Optimization of Learning: Introduction Piotr Wozniak, 1990
From P.A.Wozniak, Optimization of Learning, Master's Thesis, 1990

Everyone who has ever attempted to learn anything, must have discovered that learning can be a pretty frustrating process. Whatever we learn, we are hunted by the disheartening awareness that sooner or later the newly acquired knowledge, unless repeated, will be ruined by the process of forgetting.

In 1982, having been utterly irritated with my insufficient learning capabilities, I decided to take on the problem and look for avenues towards improving my autodidactic methodology. Today, in 1990, with a great satisfaction I can say that my problem was practically solved, and that now learning can be a pleasant and productive activity.

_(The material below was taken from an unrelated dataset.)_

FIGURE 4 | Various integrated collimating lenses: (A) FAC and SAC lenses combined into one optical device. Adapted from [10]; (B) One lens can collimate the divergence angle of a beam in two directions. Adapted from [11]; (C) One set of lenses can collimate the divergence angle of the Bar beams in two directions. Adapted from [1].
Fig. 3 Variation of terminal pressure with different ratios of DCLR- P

The main subject of interest throughout this thesis is the SuperMemo method of fast learning, which was developed by the writer of these words. The fact of choosing a sort of a catchword - SuperMemo - instead of a scientific term reflects my deep conviction that before long, the described method will find its way to a wide population of students who wish to boost their learning powers. If anyone feels repelled by this self-acclaiming and non-scientific term, he may substitute SuperMemo with the words time-optimized learning in such phrases as SuperMemo method, SuperMemo theory, SuperMemo software, etc.
The term time-optimum learning is intended here to mean a process, which takes minimum time to achieve the same goals as learning devoid of adjectives. In other words, time-optimum learning will produce the same changes in the student's brain as any other form of learning except for this little difference that it will do it in minimum time.

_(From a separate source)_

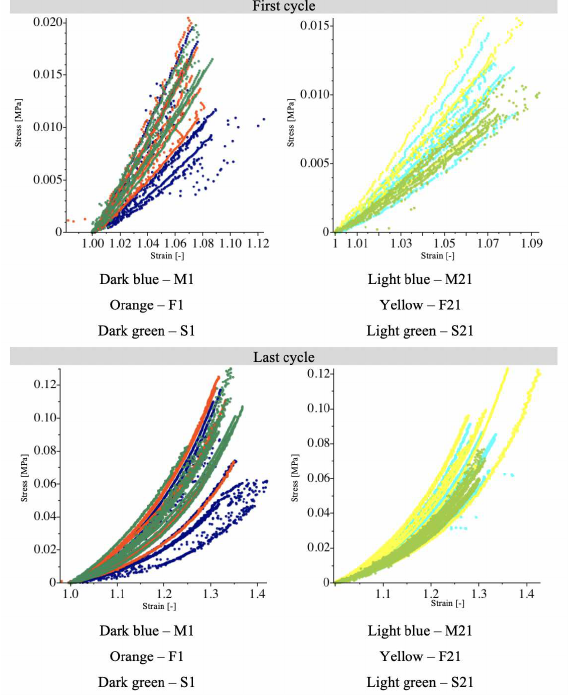
Figure 4. Stress-strain graphs for the first and last load cycles. For specimens exposed in 1. (M1) and 21 (M21), samples with fibroblasts (F1) and day 21 (F21) and samples with osteoblasts (S1) and day 21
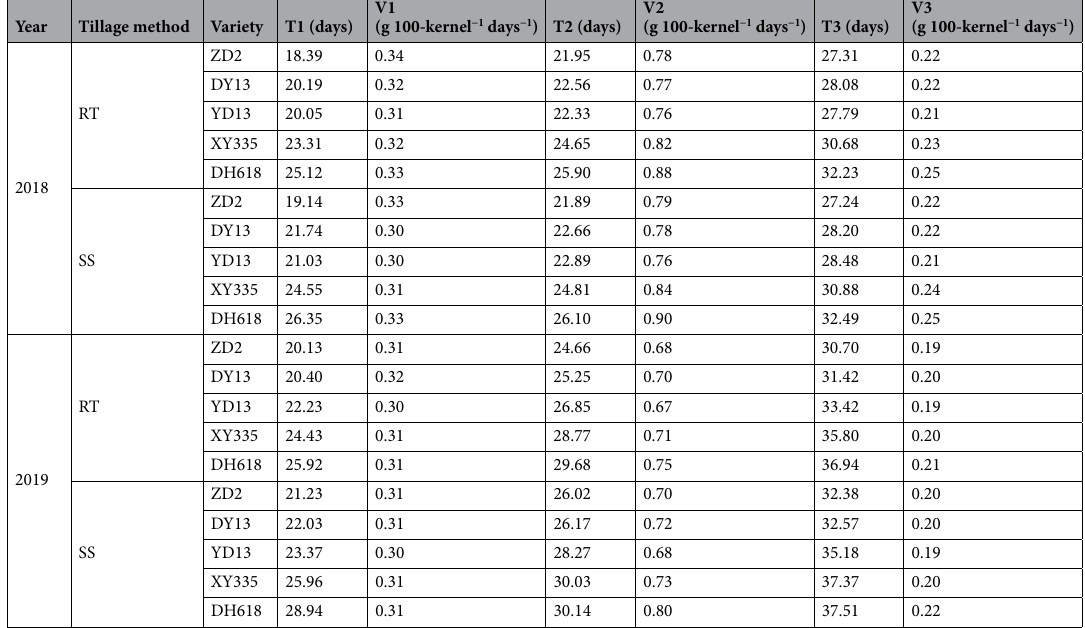
Table 5. Response of the grain filling rate parameters of maize varieties from different eras to tillage methods. T1 represents the grain filling duration of the gradually increasing stage, V1 represents the average grain filling rate of the gradually increasing stage, T2 represents the grain filling duration of the rapidly increasing stage, V2 represents the average grain filling rate of the rapidly increasing stage, T3 represents the grain filling duration of the slowly increasing stage, and V3 represents the average grain filling rate of the slowly increasing stage.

The main objective of the thesis is to give an extensive account of my research on the SuperMemo method. The wide range of problems touched will spread from molecular to societal level, from theoretical models to practical applications, from history of research to prospects for the future and from formal specifications to literal citation of a 10-year-old student. I will analyze milliseconds of a synaptic discharge and present consequences of a life-long application of the SuperMemo method. I will not refrain from describing the amateurish beginnings, when more for fun than for research, I counted dots on answer-sheets. Nor will I try to conceal my optimistic view of what SuperMemo can change in the process of education.

This multitude of topics obliges me at this moment to help the reader find his or her way across the SuperMemo jungle. I expect the readership to include children, computer scientists, biologists, people dissatisfied with their progress in learning and skeptics who look for a target for mud-slinging. I would like to help all of them by including a short description of particular chapters as well as the reader's guide.

To make pick-it-up reading of separate chapters easier, as well as to facilitate the reader's contact with a broad spectrum of multi-domain theoretical aspects of the SuperMemo method, the layman's glossary of specialist and newly introduced terminology was placed at the end of the thesis.

At this point I would like to wish the reader patience in wading through all unclear passages and to beg for leniency in judging my clumsy efforts to make the text both enjoyable and instructive.